Page excerpt:
◆ ◆ ◆
As shown in FIGS. 4 and 6, a recovery tube 57 is connected between the nozzle recovery chamber 50 and the supply tank 14. A recovery check valve 56 is located in the tube 57 or at the connection between the recovery tube 57 and either the nozzle recovery chamber 50 or the supply tank 14. The supply tank 14 has a refill cap 16 that seals the refill opening 15 of the supply tank 14. By providing the sealed refill opening 15, when the pump 20 draws water from the supply tank 14, it will also draw water captured in the nozzle recovery chamber 50 back into the supply tank 14.

As shown particularly in FIGS. 1, 4, and 5 in connection with the first embodiment and also explained in further detail below in connection with the additional embodiments, the pump 20 is preferably a manually actuatable pump having a handle 22 connected to a piston 24. Movement of the pump handle 22 in a charging direction X1 is adapted to draw water W from the supply tank 14 into a pump chamber 26, and movement of the pump handle 22 in a opposite, discharge direction X2, forces the water W to the nozzle under pressure (i.e., at greater than atmospheric pressure so that a stream of water can be discharged). As shown in FIGS. 4 and 6, a first tube 28 is connected between the supply tank 14 and the pump chamber 26, and a first check valve 29 is located in the first tube 28 or the connection between the first tube 28 and the pump chamber 26. A second tube 30 is connected between the pump chamber 26 and the nozzle 40, and a second check valve 31 is located in the second tube 30 or at the connection between the pump chamber 26 and the second tube 30. The first check valve 29 allows water W to be drawn from the supply tank 14 into the pump chamber 26 as the pump handle 22 moves the piston 24 in the charging direction X1. During this movement of the pump handle 22 in the charging direction X1, the second check valve 31 is closed. When the pump handle 22 along with the piston 24 are moved in the discharge direction X2, the first check valve 29 closes and the second check valve 31 opens such that the discharge movement of the pump handle 22 results in water W in the pump chamber 26 being forced by the piston 24 through the second tube 30 and out the nozzle 40.
◆ ◆ ◆
Tasks:
1 – In the pump excerpt, rewrite the paragraph that begins "As shown in FIGS. 4 and 6, a recovery tube" as a short bulleted list that keeps its main facts.
2 – From the pump excerpt, copy the stretch from "As shown in FIGS. 4 and 6, a recovery" through "into the supply tank 14." word for word.

Lens distortion parameter data:
◆ ◆ ◆
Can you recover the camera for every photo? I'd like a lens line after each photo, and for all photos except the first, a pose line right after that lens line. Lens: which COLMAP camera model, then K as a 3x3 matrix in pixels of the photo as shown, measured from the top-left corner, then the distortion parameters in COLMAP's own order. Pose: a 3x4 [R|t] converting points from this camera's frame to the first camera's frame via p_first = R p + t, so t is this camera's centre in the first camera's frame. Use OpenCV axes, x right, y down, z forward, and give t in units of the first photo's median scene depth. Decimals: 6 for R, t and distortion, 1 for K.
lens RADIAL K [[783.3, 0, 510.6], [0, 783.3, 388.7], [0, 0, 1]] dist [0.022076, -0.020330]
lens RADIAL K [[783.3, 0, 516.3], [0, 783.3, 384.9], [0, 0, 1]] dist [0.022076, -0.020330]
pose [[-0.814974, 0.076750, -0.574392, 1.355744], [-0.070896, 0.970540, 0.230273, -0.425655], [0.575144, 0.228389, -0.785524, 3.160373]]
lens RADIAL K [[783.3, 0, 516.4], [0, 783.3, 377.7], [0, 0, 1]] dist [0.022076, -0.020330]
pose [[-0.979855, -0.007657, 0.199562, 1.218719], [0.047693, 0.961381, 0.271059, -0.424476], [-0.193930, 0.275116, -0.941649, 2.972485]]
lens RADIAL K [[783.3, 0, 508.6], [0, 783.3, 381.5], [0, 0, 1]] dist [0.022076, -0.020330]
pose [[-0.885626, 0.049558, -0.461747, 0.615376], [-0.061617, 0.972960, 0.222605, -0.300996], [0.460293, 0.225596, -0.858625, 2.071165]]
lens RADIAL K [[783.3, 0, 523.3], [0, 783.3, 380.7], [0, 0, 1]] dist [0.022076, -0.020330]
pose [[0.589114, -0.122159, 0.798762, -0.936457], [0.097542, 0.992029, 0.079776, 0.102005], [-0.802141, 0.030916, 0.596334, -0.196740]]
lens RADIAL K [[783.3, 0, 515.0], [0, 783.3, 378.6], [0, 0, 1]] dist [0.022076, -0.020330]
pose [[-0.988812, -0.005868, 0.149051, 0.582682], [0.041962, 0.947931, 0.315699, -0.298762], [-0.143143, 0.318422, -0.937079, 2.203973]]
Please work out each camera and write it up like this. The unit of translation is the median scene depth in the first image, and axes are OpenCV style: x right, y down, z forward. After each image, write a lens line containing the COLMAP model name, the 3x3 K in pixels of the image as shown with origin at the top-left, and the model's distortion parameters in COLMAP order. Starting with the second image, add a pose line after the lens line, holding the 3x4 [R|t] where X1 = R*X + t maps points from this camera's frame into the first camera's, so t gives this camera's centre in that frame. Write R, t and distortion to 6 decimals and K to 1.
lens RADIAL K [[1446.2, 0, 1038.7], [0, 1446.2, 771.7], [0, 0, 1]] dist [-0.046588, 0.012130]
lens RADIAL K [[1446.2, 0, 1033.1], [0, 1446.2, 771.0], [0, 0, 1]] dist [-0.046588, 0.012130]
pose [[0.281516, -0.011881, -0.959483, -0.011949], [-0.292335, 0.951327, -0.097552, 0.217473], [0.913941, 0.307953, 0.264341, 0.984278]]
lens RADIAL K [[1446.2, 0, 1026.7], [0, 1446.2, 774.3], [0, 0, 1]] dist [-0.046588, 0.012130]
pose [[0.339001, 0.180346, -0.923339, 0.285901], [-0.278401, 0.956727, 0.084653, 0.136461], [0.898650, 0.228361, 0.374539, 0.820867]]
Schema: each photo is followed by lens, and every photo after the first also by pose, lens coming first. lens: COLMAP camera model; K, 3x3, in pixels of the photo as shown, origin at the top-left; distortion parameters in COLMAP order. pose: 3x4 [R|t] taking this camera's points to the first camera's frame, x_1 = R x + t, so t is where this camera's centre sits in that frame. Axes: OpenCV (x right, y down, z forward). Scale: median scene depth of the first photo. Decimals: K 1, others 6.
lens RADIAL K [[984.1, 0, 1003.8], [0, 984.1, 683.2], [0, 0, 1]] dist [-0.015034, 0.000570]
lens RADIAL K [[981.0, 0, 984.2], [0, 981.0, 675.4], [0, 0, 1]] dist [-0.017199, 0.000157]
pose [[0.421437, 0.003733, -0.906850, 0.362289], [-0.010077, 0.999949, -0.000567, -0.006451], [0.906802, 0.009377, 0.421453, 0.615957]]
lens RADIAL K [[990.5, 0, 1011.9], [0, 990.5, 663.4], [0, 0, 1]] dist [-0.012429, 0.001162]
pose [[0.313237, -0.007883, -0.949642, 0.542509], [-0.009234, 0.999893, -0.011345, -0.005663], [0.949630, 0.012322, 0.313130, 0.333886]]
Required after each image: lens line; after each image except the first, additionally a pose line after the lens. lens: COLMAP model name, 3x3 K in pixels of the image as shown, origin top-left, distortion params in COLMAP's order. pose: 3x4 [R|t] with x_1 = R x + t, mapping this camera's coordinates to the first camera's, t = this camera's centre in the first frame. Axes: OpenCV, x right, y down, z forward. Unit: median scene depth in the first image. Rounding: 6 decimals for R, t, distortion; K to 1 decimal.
◆ ◆ ◆
Exercise results:
1 –
- Recovery tube 57 connects nozzle recovery chamber 50 to supply tank 14.
- Recovery check valve 56 sits in tube 57, or where tube 57 joins chamber 50 or tank 14.
- Refill cap 16 seals refill opening 15 of supply tank 14.
- Because the opening is sealed, pump 20 pulls water from the tank and also draws water caught in chamber 50 back into the tank.

2 –
As shown in FIGS. 4 and 6, a recovery tube 57 is connected between the nozzle recovery chamber 50 and the supply tank 14. A recovery check valve 56 is located in the tube 57 or at the connection between the recovery tube 57 and either the nozzle recovery chamber 50 or the supply tank 14. The supply tank 14 has a refill cap 16 that seals the refill opening 15 of the supply tank 14. By providing the sealed refill opening 15, when the pump 20 draws water from the supply tank 14, it will also draw water captured in the nozzle recovery chamber 50 back into the supply tank 14.